◆ Activity ◆
Reproduce verbatim the portion of the Tsaritsyno station text running from "From its opening" down to "the Moscow skyline.".

◆ Provided passage ◆
========

Moscow Metro station

Tsaritsyno (Царицыно) is a Moscow Metro station in Tsaritsyno District, Southern Administrative Okrug, Moscow. It is on the Zamoskvoretskaya line, between Kantemirovskaya and Orekhovo stations. The entrance is located at the intersection of Luganskaya, Kaspiyskaya and Tovarishchesckaya ('Luhansk', 'Caspian', and 'Tovarishch' streets). (Note: These streets are namesakes of the city of Luhansk, the Caspian Sea or region, while Tovarishch is 'friend' or 'comrade'.)

Tsaritsyno opened on 30 December 1984 as part of an extension but was closed the very next day because of flooding. It reopened on 9 February 1985.

From its opening until November 1990, the station was named Lenino for the Lenino-Dachnoye region. The city renamed the station Tsaritsyno for Tsaritsyno Park, which houses a palace once owned by Catherine the Great.

The station was closed from 12 November 2022 to May 2023 due to the reconstruction works.

==Design==
The station was designed by architects V. Cheremin and A. Vigdorov. It has white marble pillars, walls inlaid with patterns of red, brown, grey and yellow marble and mosaics depicting the achievements of the Soviet science. A mosaic by A. Kuznetsov above the entrance stairs depicts the Moscow skyline.

========

◆ Data entries ◆
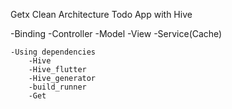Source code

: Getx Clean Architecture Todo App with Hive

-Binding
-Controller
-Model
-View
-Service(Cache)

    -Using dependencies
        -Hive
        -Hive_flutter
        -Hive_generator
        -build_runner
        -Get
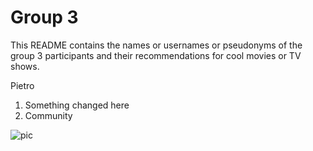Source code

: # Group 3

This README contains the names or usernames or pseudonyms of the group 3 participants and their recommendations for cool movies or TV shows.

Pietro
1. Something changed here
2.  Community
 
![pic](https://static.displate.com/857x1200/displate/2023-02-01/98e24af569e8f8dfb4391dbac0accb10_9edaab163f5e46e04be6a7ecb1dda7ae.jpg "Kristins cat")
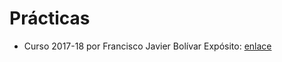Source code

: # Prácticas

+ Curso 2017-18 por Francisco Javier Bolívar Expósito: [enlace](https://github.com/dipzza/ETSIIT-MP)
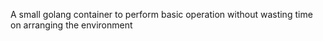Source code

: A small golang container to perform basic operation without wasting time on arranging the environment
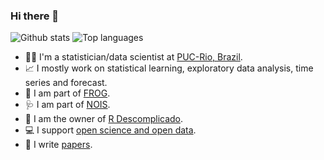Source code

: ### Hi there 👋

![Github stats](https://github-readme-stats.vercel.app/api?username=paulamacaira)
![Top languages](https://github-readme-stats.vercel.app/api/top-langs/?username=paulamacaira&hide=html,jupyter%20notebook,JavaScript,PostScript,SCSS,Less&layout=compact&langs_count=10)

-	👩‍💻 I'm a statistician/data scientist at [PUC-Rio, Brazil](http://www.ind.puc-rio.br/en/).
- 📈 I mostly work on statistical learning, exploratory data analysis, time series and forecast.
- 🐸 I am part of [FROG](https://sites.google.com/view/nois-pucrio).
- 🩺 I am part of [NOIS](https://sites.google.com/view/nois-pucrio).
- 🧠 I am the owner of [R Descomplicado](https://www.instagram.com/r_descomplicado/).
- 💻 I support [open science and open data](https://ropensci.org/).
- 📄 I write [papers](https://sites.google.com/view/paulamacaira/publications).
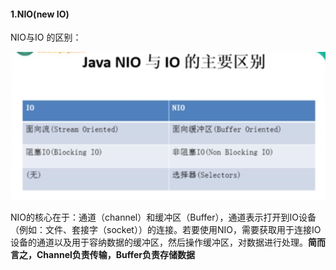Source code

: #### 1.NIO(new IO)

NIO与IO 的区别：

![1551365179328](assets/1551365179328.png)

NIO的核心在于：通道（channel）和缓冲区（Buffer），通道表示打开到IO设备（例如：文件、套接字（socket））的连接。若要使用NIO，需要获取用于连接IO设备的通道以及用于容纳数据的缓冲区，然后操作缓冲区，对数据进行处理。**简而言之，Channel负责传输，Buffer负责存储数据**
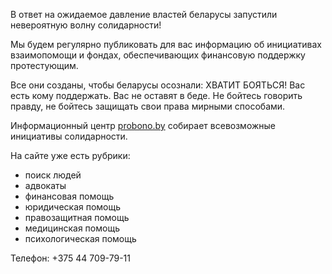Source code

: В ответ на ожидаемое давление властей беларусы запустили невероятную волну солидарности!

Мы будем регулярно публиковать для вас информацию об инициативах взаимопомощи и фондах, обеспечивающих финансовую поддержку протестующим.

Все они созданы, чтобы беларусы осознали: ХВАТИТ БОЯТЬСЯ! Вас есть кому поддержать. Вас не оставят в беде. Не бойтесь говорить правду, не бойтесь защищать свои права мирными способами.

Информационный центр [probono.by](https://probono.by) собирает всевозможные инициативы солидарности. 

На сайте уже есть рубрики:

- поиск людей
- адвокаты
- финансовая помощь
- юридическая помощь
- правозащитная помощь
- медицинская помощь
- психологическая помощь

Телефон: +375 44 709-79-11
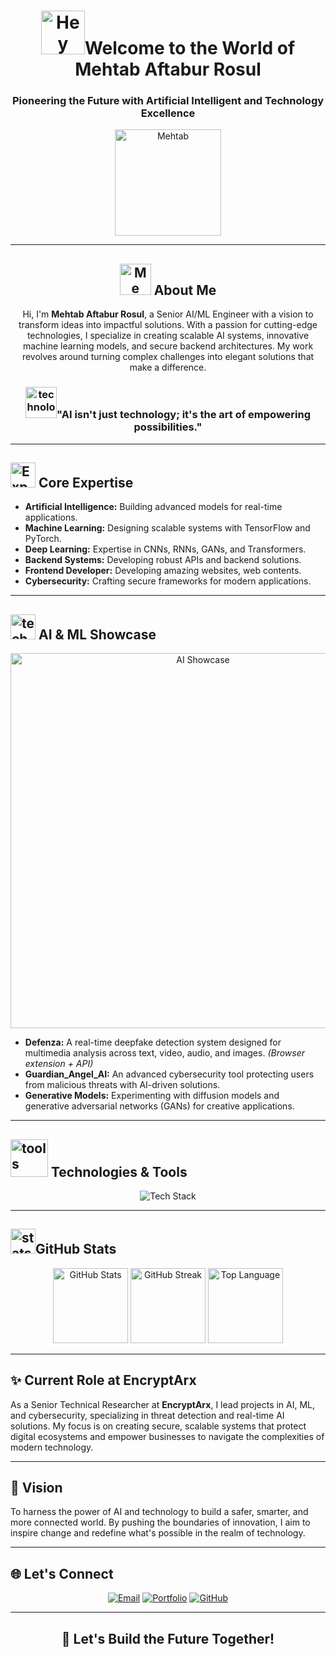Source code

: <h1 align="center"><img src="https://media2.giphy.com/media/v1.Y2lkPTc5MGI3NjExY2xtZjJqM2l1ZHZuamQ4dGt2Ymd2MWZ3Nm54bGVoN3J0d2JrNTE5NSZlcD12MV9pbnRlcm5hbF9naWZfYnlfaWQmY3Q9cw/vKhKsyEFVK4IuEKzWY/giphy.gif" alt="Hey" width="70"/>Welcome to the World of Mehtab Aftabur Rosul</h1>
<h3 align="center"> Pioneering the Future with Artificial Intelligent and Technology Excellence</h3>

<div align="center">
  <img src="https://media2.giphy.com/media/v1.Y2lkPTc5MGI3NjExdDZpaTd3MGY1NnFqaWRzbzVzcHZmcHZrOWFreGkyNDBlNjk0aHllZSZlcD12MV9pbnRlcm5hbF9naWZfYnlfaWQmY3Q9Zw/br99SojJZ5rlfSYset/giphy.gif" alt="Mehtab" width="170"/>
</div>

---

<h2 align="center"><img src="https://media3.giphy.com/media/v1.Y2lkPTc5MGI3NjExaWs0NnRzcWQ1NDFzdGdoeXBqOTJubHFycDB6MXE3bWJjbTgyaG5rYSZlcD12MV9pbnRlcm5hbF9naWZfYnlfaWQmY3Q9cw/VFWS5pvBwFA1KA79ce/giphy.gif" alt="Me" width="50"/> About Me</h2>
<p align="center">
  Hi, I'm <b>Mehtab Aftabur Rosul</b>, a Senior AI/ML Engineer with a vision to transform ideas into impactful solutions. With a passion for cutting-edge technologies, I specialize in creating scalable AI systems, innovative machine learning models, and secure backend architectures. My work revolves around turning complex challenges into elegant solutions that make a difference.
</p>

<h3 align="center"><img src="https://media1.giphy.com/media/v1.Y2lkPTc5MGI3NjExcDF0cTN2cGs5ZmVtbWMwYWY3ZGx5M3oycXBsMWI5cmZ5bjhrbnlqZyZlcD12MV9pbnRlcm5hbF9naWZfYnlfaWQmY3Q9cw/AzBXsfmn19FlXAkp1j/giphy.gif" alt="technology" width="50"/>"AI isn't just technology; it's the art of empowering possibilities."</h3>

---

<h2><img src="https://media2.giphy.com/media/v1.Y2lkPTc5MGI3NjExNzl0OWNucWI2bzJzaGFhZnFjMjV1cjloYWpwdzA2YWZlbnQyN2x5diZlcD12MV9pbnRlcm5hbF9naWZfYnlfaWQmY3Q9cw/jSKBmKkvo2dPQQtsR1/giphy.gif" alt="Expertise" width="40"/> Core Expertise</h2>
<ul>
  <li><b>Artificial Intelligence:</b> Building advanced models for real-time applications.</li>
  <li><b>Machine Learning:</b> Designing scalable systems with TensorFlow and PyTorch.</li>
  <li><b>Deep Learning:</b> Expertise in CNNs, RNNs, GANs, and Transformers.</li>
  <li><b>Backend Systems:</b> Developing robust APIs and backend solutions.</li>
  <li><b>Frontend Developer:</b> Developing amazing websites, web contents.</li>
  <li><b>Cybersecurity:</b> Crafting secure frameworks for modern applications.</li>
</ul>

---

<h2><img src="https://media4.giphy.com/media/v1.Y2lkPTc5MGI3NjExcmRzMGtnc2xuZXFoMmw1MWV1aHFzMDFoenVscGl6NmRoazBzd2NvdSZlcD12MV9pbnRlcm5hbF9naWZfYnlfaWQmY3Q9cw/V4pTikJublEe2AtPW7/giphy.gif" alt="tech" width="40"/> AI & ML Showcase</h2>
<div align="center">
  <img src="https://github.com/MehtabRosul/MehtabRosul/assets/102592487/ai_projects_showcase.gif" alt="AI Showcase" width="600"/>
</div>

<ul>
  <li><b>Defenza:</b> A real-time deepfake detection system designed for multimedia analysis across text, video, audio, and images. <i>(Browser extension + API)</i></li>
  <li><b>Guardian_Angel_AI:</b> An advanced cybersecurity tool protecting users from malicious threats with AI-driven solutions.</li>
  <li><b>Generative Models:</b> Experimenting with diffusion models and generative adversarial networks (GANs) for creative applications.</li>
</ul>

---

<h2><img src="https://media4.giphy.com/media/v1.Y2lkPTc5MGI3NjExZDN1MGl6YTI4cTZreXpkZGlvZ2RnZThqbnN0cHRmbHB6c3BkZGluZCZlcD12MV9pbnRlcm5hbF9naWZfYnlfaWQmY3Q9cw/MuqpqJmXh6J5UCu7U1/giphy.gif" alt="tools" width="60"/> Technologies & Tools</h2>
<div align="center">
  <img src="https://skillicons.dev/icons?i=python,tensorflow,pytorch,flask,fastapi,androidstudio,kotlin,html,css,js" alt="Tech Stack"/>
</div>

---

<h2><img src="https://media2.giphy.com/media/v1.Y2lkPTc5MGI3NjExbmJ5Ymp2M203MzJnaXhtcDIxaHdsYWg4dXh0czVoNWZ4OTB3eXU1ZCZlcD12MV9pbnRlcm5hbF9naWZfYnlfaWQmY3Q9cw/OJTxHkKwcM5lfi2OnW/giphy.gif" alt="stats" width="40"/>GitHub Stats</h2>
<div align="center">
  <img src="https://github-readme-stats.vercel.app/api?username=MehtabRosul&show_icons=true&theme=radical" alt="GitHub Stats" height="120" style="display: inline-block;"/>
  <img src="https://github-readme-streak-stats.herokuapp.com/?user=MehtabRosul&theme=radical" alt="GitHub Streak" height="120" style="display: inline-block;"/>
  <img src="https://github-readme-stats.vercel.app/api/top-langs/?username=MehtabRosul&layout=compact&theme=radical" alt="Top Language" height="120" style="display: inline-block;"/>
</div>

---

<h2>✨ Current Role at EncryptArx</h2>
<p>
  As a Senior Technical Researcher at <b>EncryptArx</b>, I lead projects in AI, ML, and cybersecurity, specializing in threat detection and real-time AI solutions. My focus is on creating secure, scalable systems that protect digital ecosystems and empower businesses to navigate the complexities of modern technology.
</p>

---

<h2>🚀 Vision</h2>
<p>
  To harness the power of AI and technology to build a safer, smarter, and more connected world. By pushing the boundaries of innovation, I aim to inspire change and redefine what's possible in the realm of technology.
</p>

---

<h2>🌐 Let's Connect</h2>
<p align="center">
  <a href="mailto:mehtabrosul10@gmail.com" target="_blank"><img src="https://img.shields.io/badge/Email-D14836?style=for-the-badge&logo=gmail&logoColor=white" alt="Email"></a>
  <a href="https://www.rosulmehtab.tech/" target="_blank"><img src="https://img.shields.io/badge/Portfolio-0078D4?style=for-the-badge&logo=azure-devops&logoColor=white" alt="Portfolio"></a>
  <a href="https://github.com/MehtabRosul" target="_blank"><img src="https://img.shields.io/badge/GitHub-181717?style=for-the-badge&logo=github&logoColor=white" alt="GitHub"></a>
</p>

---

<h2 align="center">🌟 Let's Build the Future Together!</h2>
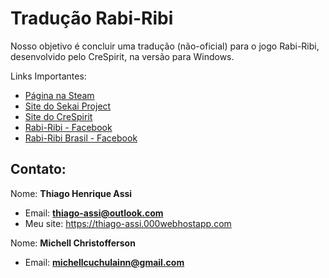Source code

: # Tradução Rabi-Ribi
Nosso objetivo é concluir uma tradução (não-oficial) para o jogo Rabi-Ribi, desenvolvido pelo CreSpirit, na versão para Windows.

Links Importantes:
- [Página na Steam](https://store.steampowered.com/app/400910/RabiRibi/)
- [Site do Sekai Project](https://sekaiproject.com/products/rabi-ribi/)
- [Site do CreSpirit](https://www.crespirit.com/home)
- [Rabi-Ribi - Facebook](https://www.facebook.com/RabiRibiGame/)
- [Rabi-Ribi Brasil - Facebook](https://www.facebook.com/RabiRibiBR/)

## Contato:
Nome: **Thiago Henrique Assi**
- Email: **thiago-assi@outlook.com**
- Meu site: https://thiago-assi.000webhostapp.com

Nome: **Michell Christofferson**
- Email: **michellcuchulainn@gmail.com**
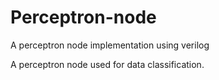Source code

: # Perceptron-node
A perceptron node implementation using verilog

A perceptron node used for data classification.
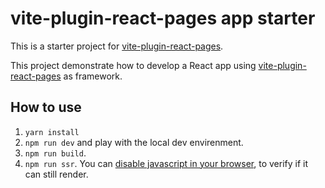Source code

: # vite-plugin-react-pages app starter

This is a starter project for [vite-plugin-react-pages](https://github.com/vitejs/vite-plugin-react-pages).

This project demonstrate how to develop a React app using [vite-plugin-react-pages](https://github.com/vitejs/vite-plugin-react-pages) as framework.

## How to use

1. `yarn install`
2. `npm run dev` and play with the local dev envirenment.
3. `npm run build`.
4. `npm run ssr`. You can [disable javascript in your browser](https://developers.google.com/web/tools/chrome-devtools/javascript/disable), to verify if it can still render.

========

◆ Written response ◆
From its opening until November 1990, the station was named Lenino for the Lenino-Dachnoye region. The city renamed the station Tsaritsyno for Tsaritsyno Park, which houses a palace once owned by Catherine the Great.

The station was closed from 12 November 2022 to May 2023 due to the reconstruction works.

==Design==
The station was designed by architects V. Cheremin and A. Vigdorov. It has white marble pillars, walls inlaid with patterns of red, brown, grey and yellow marble and mosaics depicting the achievements of the Soviet science. A mosaic by A. Kuznetsov above the entrance stairs depicts the Moscow skyline.